Saturday, May 1, 2010

Bonneville


He drove a blue Bonneville convertible, quite a hot car for a 17-year-old boy to be driving. There was kidney in his trunk. There’s an explanation for the kidney. His father was a surgeon and for some unexplained reason in the trunk of the car they kept a discarded kidney, floating in a vessel filled with preservative. I have no idea whose kidney it was. Kidney or no kidney, he scared me to death, speeding through the hairpin curves of Georgetown Pike, heading for Great Falls National Park. Maybe I liked him because he scared me. I’d rather believe I liked him because he was smart and funny, but it has been so long that I don’t really remember what the attraction was.

I hadn’t really been on a date with him—I just knew him from a group of boys from the local all-boys Catholic high school. I went to the local all-girls Catholic high school and the only boys we knew were our friends’ brothers, friends of our friends’ brothers, and boys we occasionally met at school “tea” dances. I wanted to go to my junior prom so I gathered my nerve and asked the Bonneville boy if he would go with me. It’s likely that I vomited from anxiety just having to call him on the telephone.

Probably as a gesture of reciprocity, he invited me to a dance at his school—not a prom, but a lesser, more casual dance.

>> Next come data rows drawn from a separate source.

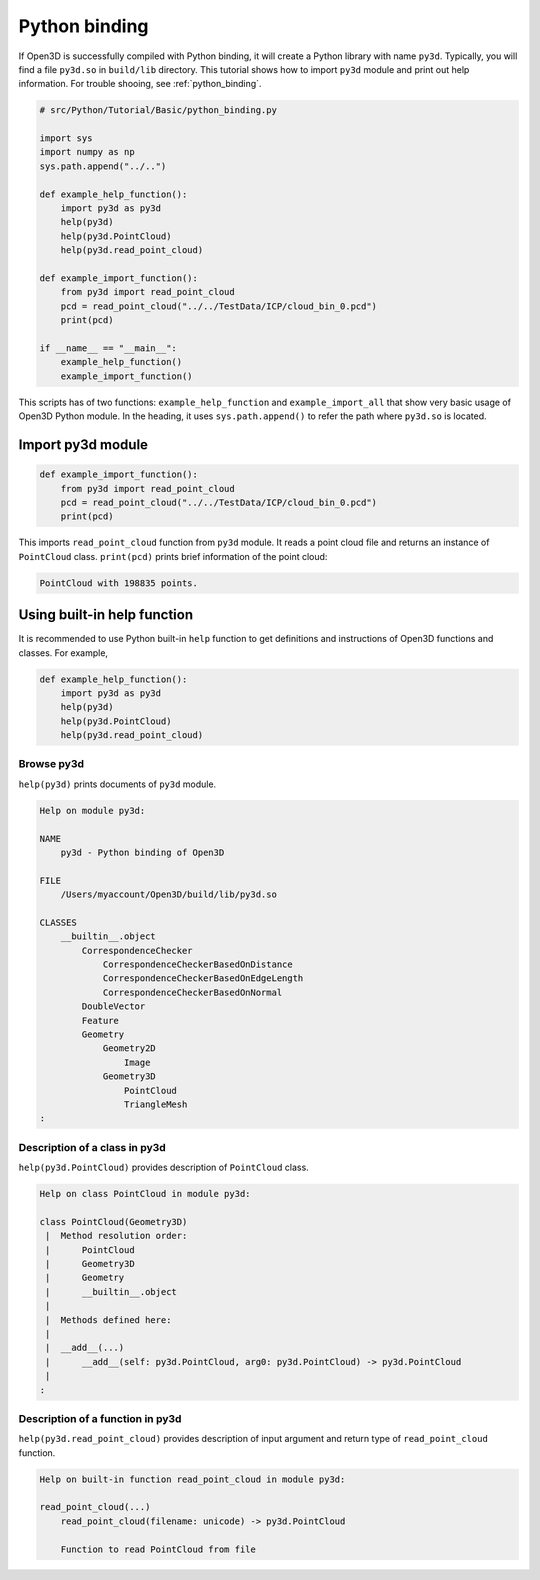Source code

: .. _python_binding_tutorial:

Python binding
-------------------------------------

If Open3D is successfully compiled with Python binding, it will create a Python library with name ``py3d``. Typically, you will find a file ``py3d.so`` in ``build/lib`` directory. This tutorial shows how to import ``py3d`` module and print out help information. For trouble shooing, see :ref:`python_binding`.

.. code-block:: python

    # src/Python/Tutorial/Basic/python_binding.py

    import sys
    import numpy as np
    sys.path.append("../..")

    def example_help_function():
        import py3d as py3d
        help(py3d)
        help(py3d.PointCloud)
        help(py3d.read_point_cloud)

    def example_import_function():
        from py3d import read_point_cloud
        pcd = read_point_cloud("../../TestData/ICP/cloud_bin_0.pcd")
        print(pcd)

    if __name__ == "__main__":
        example_help_function()
        example_import_function()

This scripts has of two functions: ``example_help_function`` and ``example_import_all``
that show very basic usage of Open3D Python module.
In the heading, it uses ``sys.path.append()`` to refer the path where ``py3d.so`` is located.

.. _import_py3d_module:

Import py3d module
=====================================

.. code-block:: python

    def example_import_function():
        from py3d import read_point_cloud
        pcd = read_point_cloud("../../TestData/ICP/cloud_bin_0.pcd")
        print(pcd)

This imports ``read_point_cloud`` function from ``py3d`` module. It reads a point cloud file and returns an instance of ``PointCloud`` class. ``print(pcd)`` prints brief information of the point cloud:

.. code-block:: sh

    PointCloud with 198835 points.


.. _using_builtin_help_function:

Using built-in help function
=====================================

It is recommended to use Python built-in ``help`` function to get definitions and instructions of Open3D functions and classes. For example,

.. code-block:: python

    def example_help_function():
        import py3d as py3d
        help(py3d)
        help(py3d.PointCloud)
        help(py3d.read_point_cloud)


Browse py3d
``````````````````````````````````````

``help(py3d)`` prints documents of ``py3d`` module.

.. code-block:: sh

    Help on module py3d:

    NAME
        py3d - Python binding of Open3D

    FILE
        /Users/myaccount/Open3D/build/lib/py3d.so

    CLASSES
        __builtin__.object
            CorrespondenceChecker
                CorrespondenceCheckerBasedOnDistance
                CorrespondenceCheckerBasedOnEdgeLength
                CorrespondenceCheckerBasedOnNormal
            DoubleVector
            Feature
            Geometry
                Geometry2D
                    Image
                Geometry3D
                    PointCloud
                    TriangleMesh
    :


Description of a class in py3d
``````````````````````````````````````

``help(py3d.PointCloud)`` provides description of ``PointCloud`` class.

.. code-block:: sh

    Help on class PointCloud in module py3d:

    class PointCloud(Geometry3D)
     |  Method resolution order:
     |      PointCloud
     |      Geometry3D
     |      Geometry
     |      __builtin__.object
     |
     |  Methods defined here:
     |
     |  __add__(...)
     |      __add__(self: py3d.PointCloud, arg0: py3d.PointCloud) -> py3d.PointCloud
     |
    :


Description of a function in py3d
``````````````````````````````````````

``help(py3d.read_point_cloud)`` provides description of input argument and return type of ``read_point_cloud`` function.

.. code-block:: sh

    Help on built-in function read_point_cloud in module py3d:

    read_point_cloud(...)
        read_point_cloud(filename: unicode) -> py3d.PointCloud

        Function to read PointCloud from file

I wore my new coat, a grey tweed Chesterfield coat with a black velvet collar. I loved that coat. When we got to the dance, we piled all the coats in a room adjacent to the gym. And when we left, he went to retrieve my coat and couldn’t find it. I went into the room with him and watched as one person after another came, found their coats, and left. We were alone in the room—the Bonneville boy, me, and one coat. It wasn’t my coat—it was a ratty brown coat with a shawl collar and big buttons and it smelled like some other girl who tried to cover the aroma of greasy french fries with cheap cologne. My coat had disappeared and it was the last time I went out with Bonneville boy. I sure liked that coat and it sure was long gone.